All-Pairs Shortest Paths on GPU

Here is a CUDA program that computes the distances for all-pairs shortest paths in a dense directed graph on Graphical Processing Units. The algorithm illustrates the methods described in a parallel computing paper


PSORT [download] is a parallel sorting code for distributed and shared memory architectures. It uses MPI for communication, and is designed to minimize the volume of communication. It has been tested on terabyte datasets with up to 256 processors. It does not use sampling to locate splitters, and hence no prior knowledge of the probability distribution is required. It provides several options for splitting, sequential sorting and merging. A parallel sample sort is also included.

PSORT powers the parallel sorting functionality in Star-P. PSORT is made available under the MIT license.

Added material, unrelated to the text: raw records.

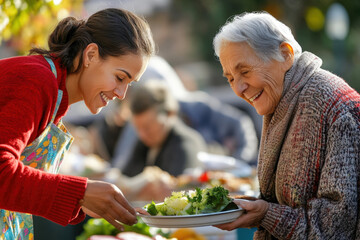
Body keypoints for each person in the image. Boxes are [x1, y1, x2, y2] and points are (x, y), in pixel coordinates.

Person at [0, 7, 155, 239]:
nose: (122, 94)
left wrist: (83, 202)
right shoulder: (36, 81)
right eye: (120, 78)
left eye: (129, 84)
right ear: (91, 55)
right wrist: (80, 192)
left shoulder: (55, 93)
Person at [212, 11, 360, 239]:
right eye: (230, 78)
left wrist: (266, 214)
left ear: (285, 54)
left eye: (245, 71)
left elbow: (335, 228)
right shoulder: (282, 98)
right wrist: (256, 208)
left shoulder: (334, 106)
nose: (239, 88)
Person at [121, 80, 207, 177]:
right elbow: (126, 176)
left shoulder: (185, 144)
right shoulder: (145, 143)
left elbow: (177, 187)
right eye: (137, 128)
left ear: (170, 113)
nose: (142, 134)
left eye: (148, 127)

GeomOct is a Geometry Generator, which splits a cubic region into octrees. It is being used by our group to evaluate preconditioners for various geometries. The code is written in C++, using templates. It is modular, and meant to be fairly extensible. We hope that you find the code useful, and that it saves you some effort. GeomOct documentation, generated through Doxygen, is viewable online. Code coverage results are also viewable online. The current set of features includes:

  • Generation of trees using an arbitrary splitting criterion.
  • Visualization with PyMol. The code generates .pdb files for use with PyMol.
  • Storage of data on both cells and corners.
  • Methods to iterate over all corners of the octrees.
  • Methods to iterate over all nodes of the octrees.
  • Unit tests to verify behavior. Needs the CppUnit library.
  • No memory leak, or strange memory access. Regularly checked against Valgrind.
  • Complete documentation, written using doxygen.
  • Well-documented, readable code.
  • Lots of comments.
  • Automated building using autoconf and automake. Should run under nearly any platform.
  • Extremely well tested code. Code coverage checked with lcov automatically.
  • Freely distributable. Code is available under the GNU Public License, version 2.

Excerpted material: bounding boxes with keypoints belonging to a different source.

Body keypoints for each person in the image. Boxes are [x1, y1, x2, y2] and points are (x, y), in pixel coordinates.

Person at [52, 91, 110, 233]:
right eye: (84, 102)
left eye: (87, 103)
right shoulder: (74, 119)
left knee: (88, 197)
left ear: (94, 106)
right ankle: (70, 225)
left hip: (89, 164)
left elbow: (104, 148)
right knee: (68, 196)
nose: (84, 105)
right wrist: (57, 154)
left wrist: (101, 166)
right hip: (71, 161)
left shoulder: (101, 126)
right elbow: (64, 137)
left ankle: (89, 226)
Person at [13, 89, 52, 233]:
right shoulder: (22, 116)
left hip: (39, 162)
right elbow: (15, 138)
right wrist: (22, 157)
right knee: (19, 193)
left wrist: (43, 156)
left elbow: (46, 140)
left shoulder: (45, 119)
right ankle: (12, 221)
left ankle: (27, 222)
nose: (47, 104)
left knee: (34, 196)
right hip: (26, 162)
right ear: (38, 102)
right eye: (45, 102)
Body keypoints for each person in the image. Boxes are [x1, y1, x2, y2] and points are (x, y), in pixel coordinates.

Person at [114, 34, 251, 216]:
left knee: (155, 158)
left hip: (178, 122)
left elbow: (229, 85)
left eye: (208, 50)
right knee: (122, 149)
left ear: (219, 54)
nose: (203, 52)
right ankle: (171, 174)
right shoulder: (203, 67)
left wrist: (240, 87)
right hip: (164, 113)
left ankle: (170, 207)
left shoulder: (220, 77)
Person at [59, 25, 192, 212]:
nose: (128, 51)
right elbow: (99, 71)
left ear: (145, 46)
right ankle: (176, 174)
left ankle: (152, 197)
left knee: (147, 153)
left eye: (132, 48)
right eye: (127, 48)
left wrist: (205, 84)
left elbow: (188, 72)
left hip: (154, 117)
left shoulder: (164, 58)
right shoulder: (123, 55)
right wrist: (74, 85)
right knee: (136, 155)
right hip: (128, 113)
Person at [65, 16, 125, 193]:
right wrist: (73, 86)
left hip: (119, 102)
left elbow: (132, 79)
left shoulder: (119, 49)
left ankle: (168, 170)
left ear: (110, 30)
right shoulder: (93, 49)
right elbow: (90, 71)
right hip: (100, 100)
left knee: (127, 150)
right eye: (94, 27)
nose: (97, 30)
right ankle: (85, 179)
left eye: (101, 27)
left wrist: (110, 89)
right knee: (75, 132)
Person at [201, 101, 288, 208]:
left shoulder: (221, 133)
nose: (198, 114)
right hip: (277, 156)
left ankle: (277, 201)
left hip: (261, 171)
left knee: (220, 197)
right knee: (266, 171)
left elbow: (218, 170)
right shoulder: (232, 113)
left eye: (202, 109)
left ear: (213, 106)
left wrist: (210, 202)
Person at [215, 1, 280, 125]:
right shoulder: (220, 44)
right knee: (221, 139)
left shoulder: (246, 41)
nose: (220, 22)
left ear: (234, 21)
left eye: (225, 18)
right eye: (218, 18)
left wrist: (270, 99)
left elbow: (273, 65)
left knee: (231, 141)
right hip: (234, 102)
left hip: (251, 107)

Download the latest version of the code: octree-0.80.tar.gz. octree-0.80.zip. This code was last updated on Mon Jul 2 11:57:05 PDT 2007. We welcome comments, bug reports, and bug fixes. This code is under development right now, so feel free to mail me feature requests. Please send comments to Vikram at This email address is being protected from spambots. You need JavaScript enabled to view it..

Videos of a cut away 3D octree mesh (of a sphere) are available here. We also have a mesh of a grid obtained by generating the vaidya preconditioner on the symmetric matrix here.

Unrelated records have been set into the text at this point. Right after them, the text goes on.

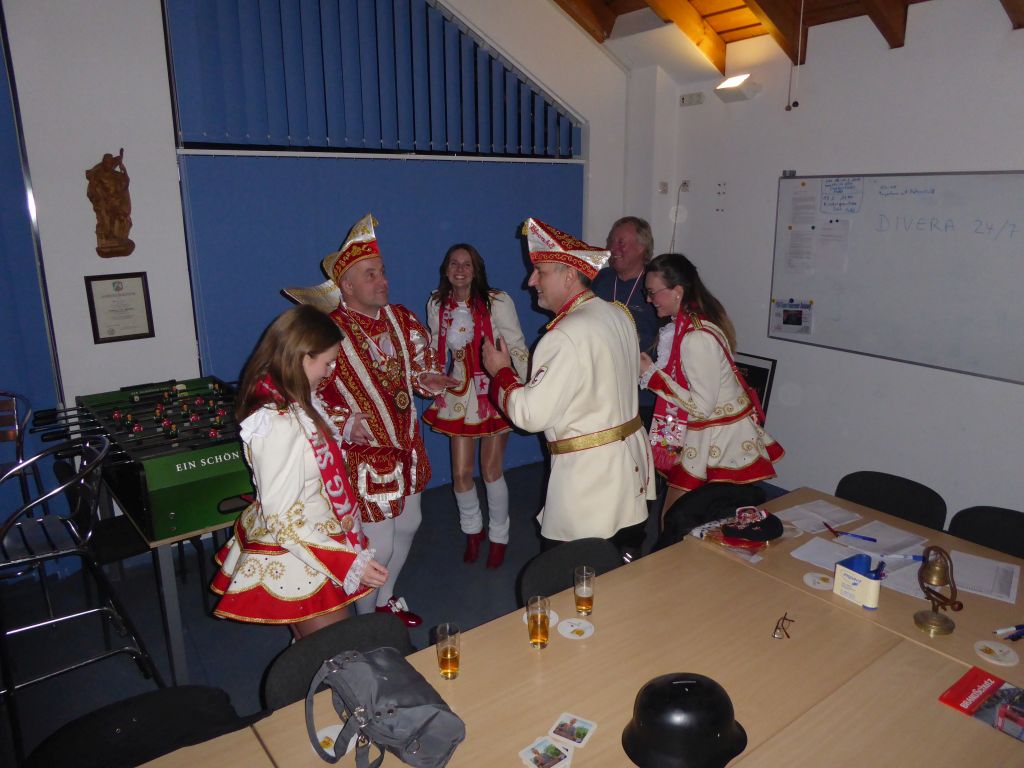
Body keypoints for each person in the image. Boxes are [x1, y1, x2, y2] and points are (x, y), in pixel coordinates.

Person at [284, 214, 455, 627]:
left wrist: (428, 379)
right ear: (346, 286)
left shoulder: (403, 318)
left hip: (407, 445)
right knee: (377, 545)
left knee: (410, 523)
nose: (383, 281)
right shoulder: (328, 331)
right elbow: (309, 391)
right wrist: (345, 423)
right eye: (371, 274)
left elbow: (420, 365)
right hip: (366, 455)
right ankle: (366, 622)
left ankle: (385, 600)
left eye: (383, 272)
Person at [211, 305, 389, 639]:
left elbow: (312, 448)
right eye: (327, 363)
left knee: (318, 649)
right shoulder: (278, 422)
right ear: (302, 357)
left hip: (314, 535)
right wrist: (348, 563)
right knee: (335, 650)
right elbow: (282, 520)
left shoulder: (294, 398)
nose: (330, 371)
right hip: (300, 545)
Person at [482, 218, 654, 553]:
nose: (531, 281)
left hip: (590, 483)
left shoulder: (563, 335)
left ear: (569, 276)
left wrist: (501, 372)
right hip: (630, 469)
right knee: (624, 562)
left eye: (540, 272)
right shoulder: (618, 314)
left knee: (572, 570)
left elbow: (530, 415)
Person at [639, 253, 784, 518]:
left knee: (677, 519)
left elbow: (702, 406)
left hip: (716, 440)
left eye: (652, 292)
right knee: (689, 519)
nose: (648, 299)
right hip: (707, 433)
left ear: (677, 291)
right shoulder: (690, 325)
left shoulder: (695, 337)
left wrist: (651, 376)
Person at [424, 244, 529, 568]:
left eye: (466, 264)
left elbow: (515, 345)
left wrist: (525, 388)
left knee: (492, 470)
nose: (460, 269)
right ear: (446, 269)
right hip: (458, 391)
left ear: (476, 269)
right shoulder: (437, 304)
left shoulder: (497, 301)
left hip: (493, 389)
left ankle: (499, 536)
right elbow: (434, 346)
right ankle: (472, 530)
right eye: (454, 263)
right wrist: (429, 376)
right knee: (460, 473)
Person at [592, 217, 659, 426]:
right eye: (611, 241)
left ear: (642, 247)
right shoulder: (601, 279)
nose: (613, 248)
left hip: (641, 396)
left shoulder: (656, 285)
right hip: (601, 392)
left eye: (621, 242)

SSCA#2 is a part of the Synthetic Scalable Concise Applications benchmkark suite. The SSCAs are a new set of benchmarks designed by the DARPA/DOE High Productivity Computer Systems program to complement existing benchmarks. It is a graph analysis benchmark comprising of a data generator and 4 kernels which operate on the graph. The benchmark is designed to have very little locality so that the memory subsystems are tested. In case of a parallel implementation, the non-locality causes a lot of remote memory lookups.

cSSCA#2 is a concise implementation of SSCA#2 in MATLAB and Star-P - a parallel implementation of the matlab programming language.